(INFORMATION Opens)
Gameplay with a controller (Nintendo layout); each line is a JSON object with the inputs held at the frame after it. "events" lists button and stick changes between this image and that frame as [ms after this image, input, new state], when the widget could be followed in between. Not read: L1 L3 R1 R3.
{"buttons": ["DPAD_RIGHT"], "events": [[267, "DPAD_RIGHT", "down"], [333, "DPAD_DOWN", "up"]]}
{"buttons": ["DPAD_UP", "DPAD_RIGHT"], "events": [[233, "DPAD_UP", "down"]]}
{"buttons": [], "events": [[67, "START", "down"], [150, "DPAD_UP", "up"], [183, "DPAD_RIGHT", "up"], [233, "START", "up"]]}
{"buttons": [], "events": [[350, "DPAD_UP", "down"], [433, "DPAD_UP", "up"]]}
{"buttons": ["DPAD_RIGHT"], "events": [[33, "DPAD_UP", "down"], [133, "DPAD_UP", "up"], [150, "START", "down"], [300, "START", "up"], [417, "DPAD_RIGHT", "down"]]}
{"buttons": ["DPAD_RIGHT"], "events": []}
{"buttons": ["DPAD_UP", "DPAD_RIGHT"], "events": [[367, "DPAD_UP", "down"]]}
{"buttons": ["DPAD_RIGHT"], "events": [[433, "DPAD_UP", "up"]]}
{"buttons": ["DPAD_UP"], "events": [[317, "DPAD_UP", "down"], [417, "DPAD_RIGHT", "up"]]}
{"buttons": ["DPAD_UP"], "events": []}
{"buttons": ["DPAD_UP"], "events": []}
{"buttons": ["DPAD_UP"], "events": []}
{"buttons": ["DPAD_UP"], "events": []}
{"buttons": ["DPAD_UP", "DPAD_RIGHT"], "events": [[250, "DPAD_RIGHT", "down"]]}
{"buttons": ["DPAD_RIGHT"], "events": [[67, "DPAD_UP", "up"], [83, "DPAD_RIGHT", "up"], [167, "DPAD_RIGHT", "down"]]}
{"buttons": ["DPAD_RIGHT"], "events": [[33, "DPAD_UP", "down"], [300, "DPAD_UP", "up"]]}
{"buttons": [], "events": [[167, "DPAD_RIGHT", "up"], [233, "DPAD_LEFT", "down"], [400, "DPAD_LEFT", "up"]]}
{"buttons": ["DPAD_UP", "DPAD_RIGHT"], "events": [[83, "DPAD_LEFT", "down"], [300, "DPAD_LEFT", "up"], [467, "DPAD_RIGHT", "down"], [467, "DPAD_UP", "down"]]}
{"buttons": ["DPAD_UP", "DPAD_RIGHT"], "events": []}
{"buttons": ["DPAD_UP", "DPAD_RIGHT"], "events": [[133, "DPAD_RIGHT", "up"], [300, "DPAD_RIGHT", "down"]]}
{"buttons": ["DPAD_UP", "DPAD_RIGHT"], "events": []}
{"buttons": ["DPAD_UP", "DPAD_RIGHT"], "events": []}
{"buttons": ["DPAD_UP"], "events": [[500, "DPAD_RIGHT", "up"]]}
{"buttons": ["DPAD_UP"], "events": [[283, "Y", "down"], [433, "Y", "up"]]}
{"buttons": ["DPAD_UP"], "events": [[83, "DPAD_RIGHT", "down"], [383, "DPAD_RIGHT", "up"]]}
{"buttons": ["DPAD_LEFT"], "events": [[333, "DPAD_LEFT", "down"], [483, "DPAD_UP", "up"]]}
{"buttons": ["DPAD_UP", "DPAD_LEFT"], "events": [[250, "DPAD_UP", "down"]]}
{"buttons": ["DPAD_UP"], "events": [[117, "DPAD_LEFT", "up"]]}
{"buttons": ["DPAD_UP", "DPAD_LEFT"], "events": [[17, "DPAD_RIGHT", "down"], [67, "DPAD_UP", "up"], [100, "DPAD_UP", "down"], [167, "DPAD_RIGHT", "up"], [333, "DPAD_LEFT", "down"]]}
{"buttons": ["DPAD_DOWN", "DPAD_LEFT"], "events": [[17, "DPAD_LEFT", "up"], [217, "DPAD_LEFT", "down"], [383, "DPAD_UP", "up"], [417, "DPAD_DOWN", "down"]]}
(INFORMATION Closes)
**TASK ITEM**
Print out all of the data above word for word.

**RESPONSE BELOW**
Gameplay with a controller (Nintendo layout); each line is a JSON object with the inputs held at the frame after it. "events" lists button and stick changes between this image and that frame as [ms after this image, input, new state], when the widget could be followed in between. Not read: L1 L3 R1 R3.
{"buttons": ["DPAD_RIGHT"], "events": [[267, "DPAD_RIGHT", "down"], [333, "DPAD_DOWN", "up"]]}
{"buttons": ["DPAD_UP", "DPAD_RIGHT"], "events": [[233, "DPAD_UP", "down"]]}
{"buttons": [], "events": [[67, "START", "down"], [150, "DPAD_UP", "up"], [183, "DPAD_RIGHT", "up"], [233, "START", "up"]]}
{"buttons": [], "events": [[350, "DPAD_UP", "down"], [433, "DPAD_UP", "up"]]}
{"buttons": ["DPAD_RIGHT"], "events": [[33, "DPAD_UP", "down"], [133, "DPAD_UP", "up"], [150, "START", "down"], [300, "START", "up"], [417, "DPAD_RIGHT", "down"]]}
{"buttons": ["DPAD_RIGHT"], "events": []}
{"buttons": ["DPAD_UP", "DPAD_RIGHT"], "events": [[367, "DPAD_UP", "down"]]}
{"buttons": ["DPAD_RIGHT"], "events": [[433, "DPAD_UP", "up"]]}
{"buttons": ["DPAD_UP"], "events": [[317, "DPAD_UP", "down"], [417, "DPAD_RIGHT", "up"]]}
{"buttons": ["DPAD_UP"], "events": []}
{"buttons": ["DPAD_UP"], "events": []}
{"buttons": ["DPAD_UP"], "events": []}
{"buttons": ["DPAD_UP"], "events": []}
{"buttons": ["DPAD_UP", "DPAD_RIGHT"], "events": [[250, "DPAD_RIGHT", "down"]]}
{"buttons": ["DPAD_RIGHT"], "events": [[67, "DPAD_UP", "up"], [83, "DPAD_RIGHT", "up"], [167, "DPAD_RIGHT", "down"]]}
{"buttons": ["DPAD_RIGHT"], "events": [[33, "DPAD_UP", "down"], [300, "DPAD_UP", "up"]]}
{"buttons": [], "events": [[167, "DPAD_RIGHT", "up"], [233, "DPAD_LEFT", "down"], [400, "DPAD_LEFT", "up"]]}
{"buttons": ["DPAD_UP", "DPAD_RIGHT"], "events": [[83, "DPAD_LEFT", "down"], [300, "DPAD_LEFT", "up"], [467, "DPAD_RIGHT", "down"], [467, "DPAD_UP", "down"]]}
{"buttons": ["DPAD_UP", "DPAD_RIGHT"], "events": []}
{"buttons": ["DPAD_UP", "DPAD_RIGHT"], "events": [[133, "DPAD_RIGHT", "up"], [300, "DPAD_RIGHT", "down"]]}
{"buttons": ["DPAD_UP", "DPAD_RIGHT"], "events": []}
{"buttons": ["DPAD_UP", "DPAD_RIGHT"], "events": []}
{"buttons": ["DPAD_UP"], "events": [[500, "DPAD_RIGHT", "up"]]}
{"buttons": ["DPAD_UP"], "events": [[283, "Y", "down"], [433, "Y", "up"]]}
{"buttons": ["DPAD_UP"], "events": [[83, "DPAD_RIGHT", "down"], [383, "DPAD_RIGHT", "up"]]}
{"buttons": ["DPAD_LEFT"], "events": [[333, "DPAD_LEFT", "down"], [483, "DPAD_UP", "up"]]}
{"buttons": ["DPAD_UP", "DPAD_LEFT"], "events": [[250, "DPAD_UP", "down"]]}
{"buttons": ["DPAD_UP"], "events": [[117, "DPAD_LEFT", "up"]]}
{"buttons": ["DPAD_UP", "DPAD_LEFT"], "events": [[17, "DPAD_RIGHT", "down"], [67, "DPAD_UP", "up"], [100, "DPAD_UP", "down"], [167, "DPAD_RIGHT", "up"], [333, "DPAD_LEFT", "down"]]}
{"buttons": ["DPAD_DOWN", "DPAD_LEFT"], "events": [[17, "DPAD_LEFT", "up"], [217, "DPAD_LEFT", "down"], [383, "DPAD_UP", "up"], [417, "DPAD_DOWN", "down"]]}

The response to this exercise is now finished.